Action item: Can you reproduce the passage of the colon adenocarcinoma abstract between "Materials and Methods: Thirty" and "p=0.369; ulceration: p=0.433).", inclusive, word for word?

Exercise passage:
........
Abstract
Background/Aim: Phospholipases A2 represent a family of enzymes that regulate the metabolism of phospholipids by hydrolyzing them into fatty acids. Secretory phospholipase A2 (SPLA2) catalyzes the calcium-dependent 2-acyl groups hydrolysis to produce 3-sn-phosphoglycerides. This study aimed to investigate SPLA2 expression in colon adenocarcinoma (CA).
Materials and Methods: Thirty (n=30) formalin-fixed, paraffin-embedded primary CA tissue sections were used and analyzed. Immunohistochemistry was performed using an anti-SPLA2 antibody. Digital image analysis was also implemented for evaluating objectively the corresponding protein expression levels.
Results: Increased SPLA2 protein expression (high & moderate immunostaining levels) was observed in 23/30 (76.6%) cases, whereas 7/30 (23.4%) CA tissues demonstrated low protein levels. High expression levels were detected in 9/30 (30%) cases. SPLA2 overall expression was strongly associated with tumor diameter (p=0.004), whereas other statistically significant associations were not observed (stage: p=0.971, inflammatory infiltration: p=0.795; carcinoma location: p=0.340; differentiation grade: p=0.748; sex: p=0.369; ulceration: p=0.433).
Conclusion: SPLA2 over-expression is observed in significant subsets of CAs correlating with advanced tumor growth progression (increased diameter). SPLA2 seems to influence endogenous cell responses by its crucial enzymatic activity and can potentially be a biomarker for monitoring CA patients.
........
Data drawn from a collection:
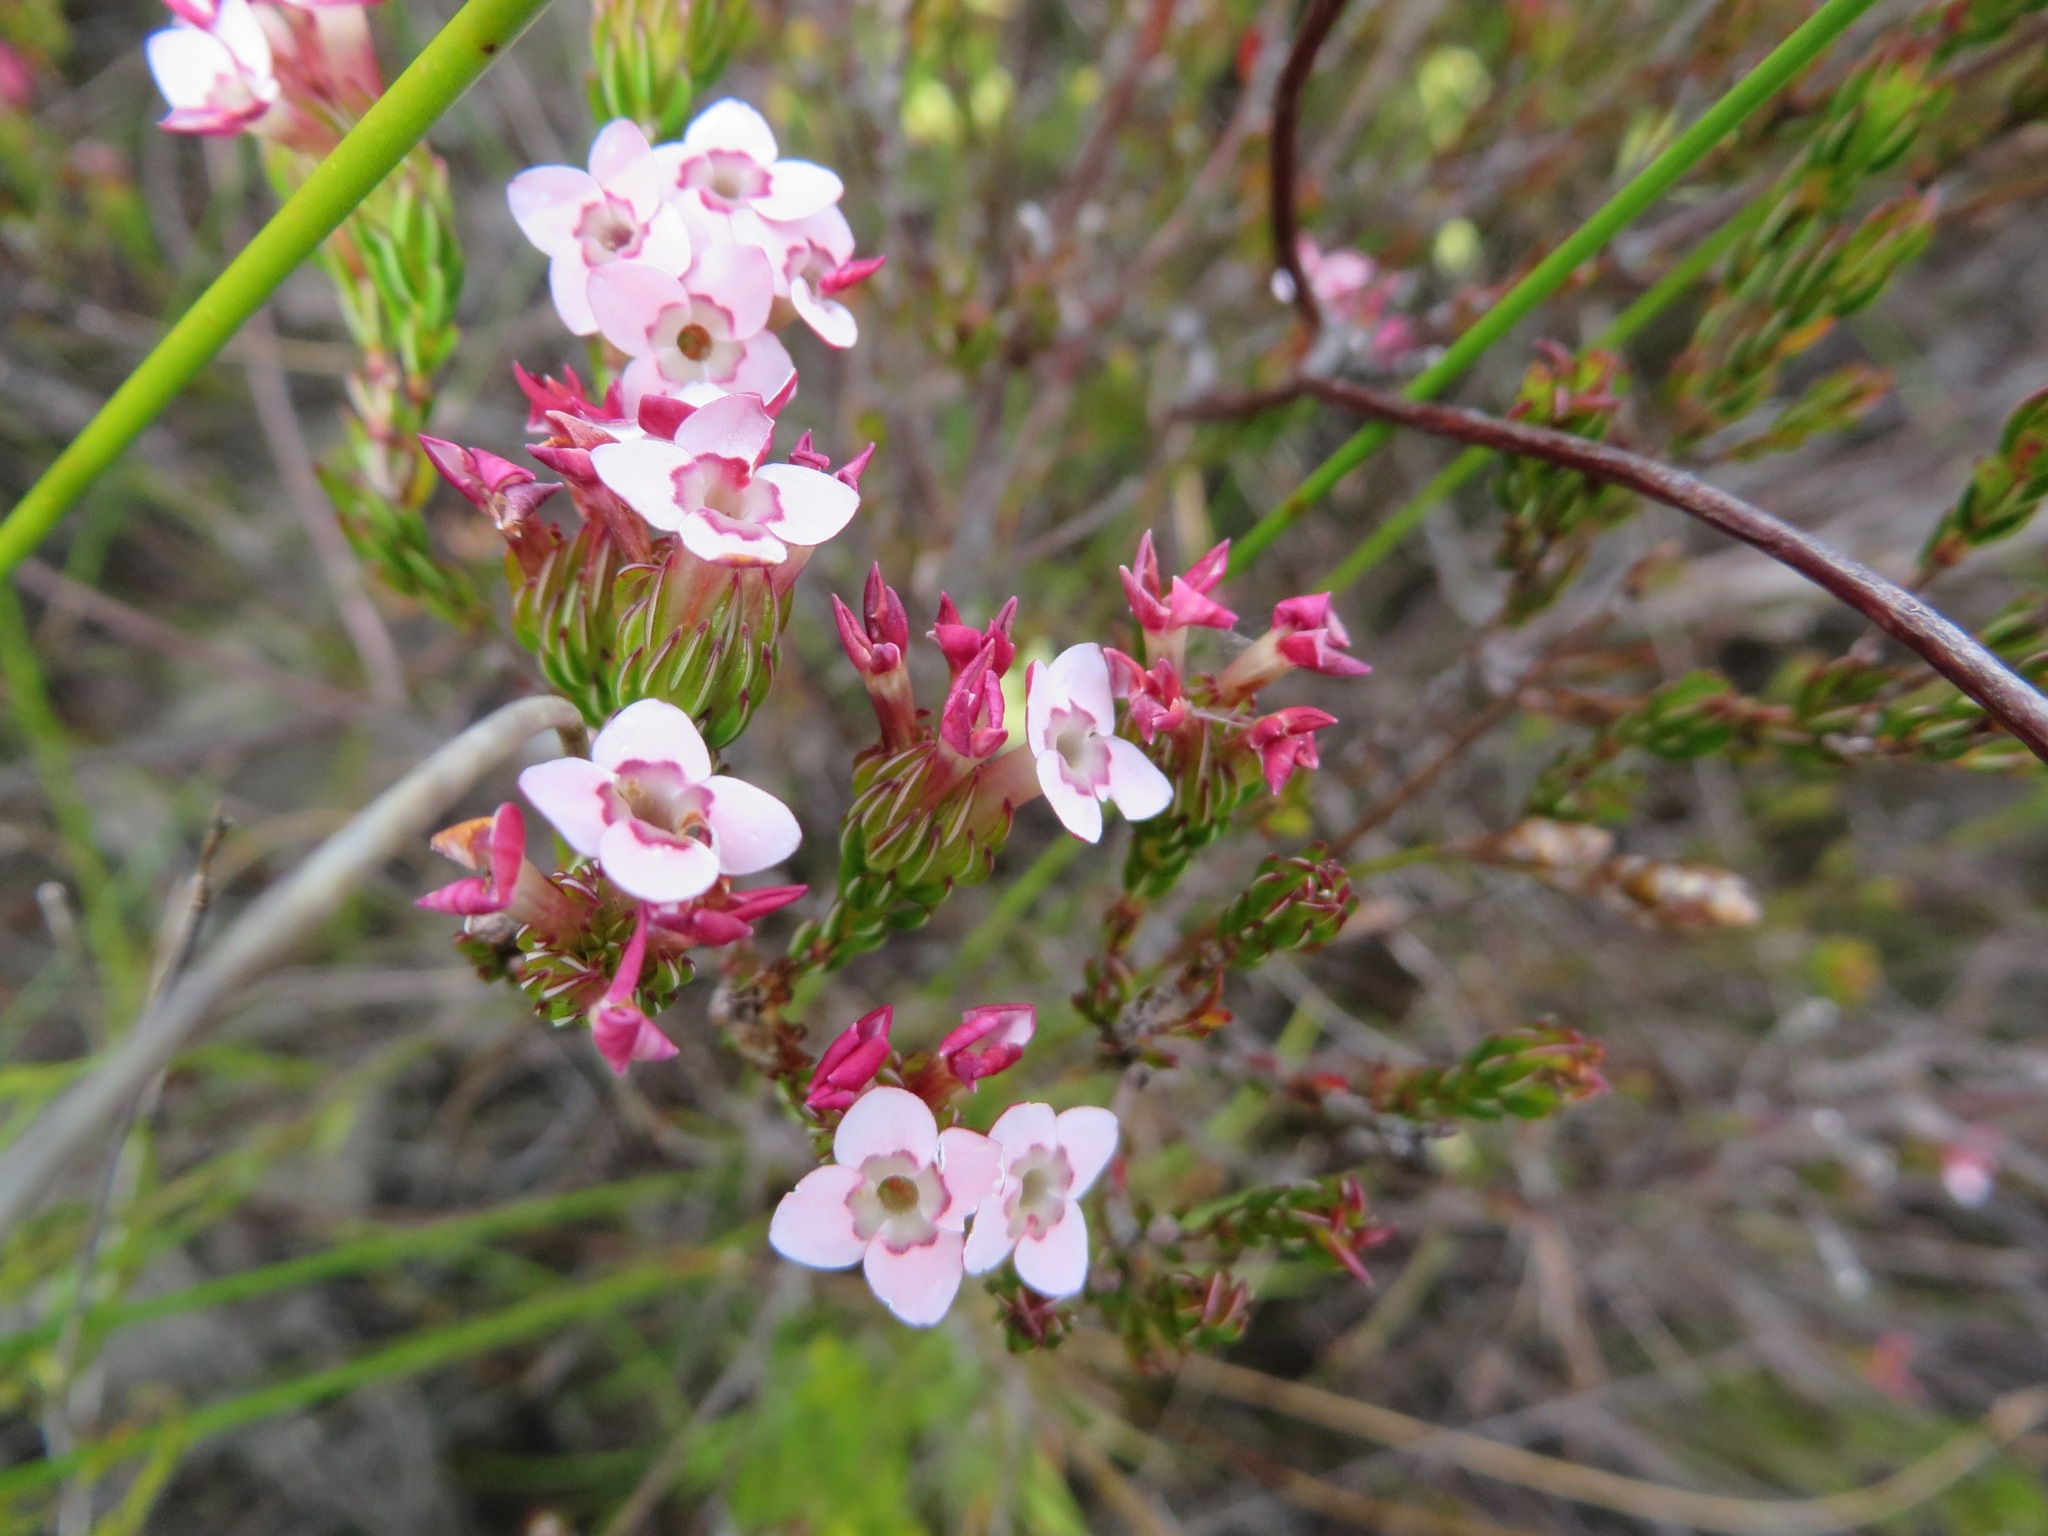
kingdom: Plantae
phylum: Tracheophyta
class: Magnoliopsida
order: Ericales
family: Ericaceae
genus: Erica
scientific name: Erica fastigiata
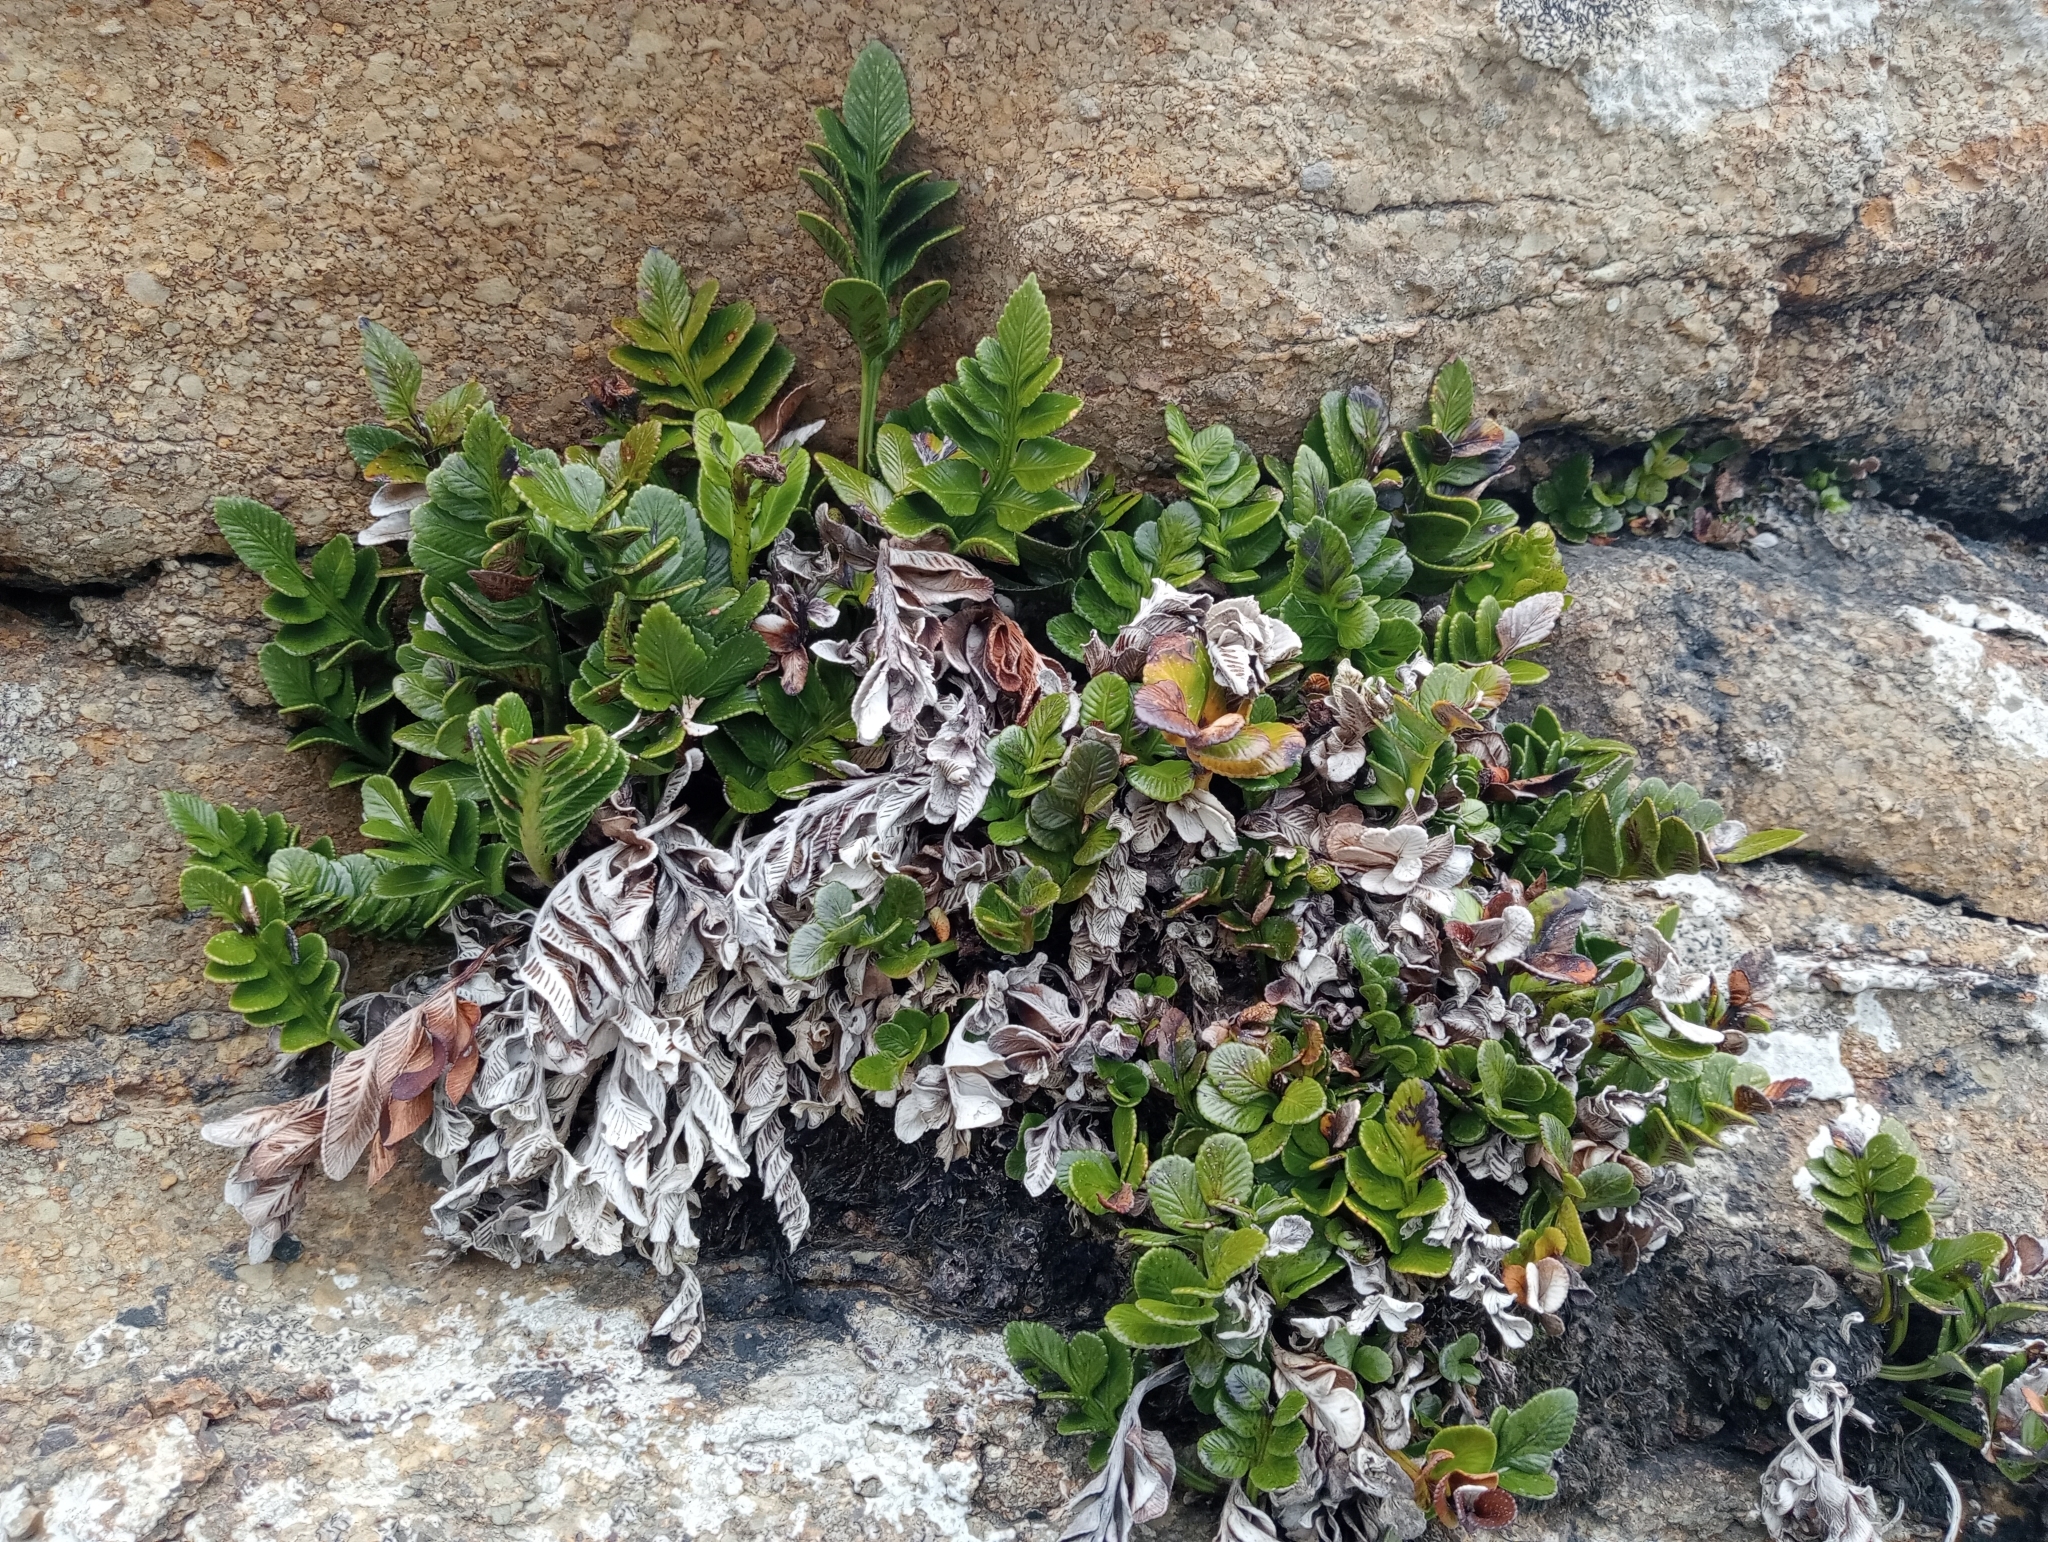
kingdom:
........
Expected answer:
Materials and Methods: Thirty (n=30) formalin-fixed, paraffin-embedded primary CA tissue sections were used and analyzed. Immunohistochemistry was performed using an anti-SPLA2 antibody. Digital image analysis was also implemented for evaluating objectively the corresponding protein expression levels.
Results: Increased SPLA2 protein expression (high & moderate immunostaining levels) was observed in 23/30 (76.6%) cases, whereas 7/30 (23.4%) CA tissues demonstrated low protein levels. High expression levels were detected in 9/30 (30%) cases. SPLA2 overall expression was strongly associated with tumor diameter (p=0.004), whereas other statistically significant associations were not observed (stage: p=0.971, inflammatory infiltration: p=0.795; carcinoma location: p=0.340; differentiation grade: p=0.748; sex: p=0.369; ulceration: p=0.433).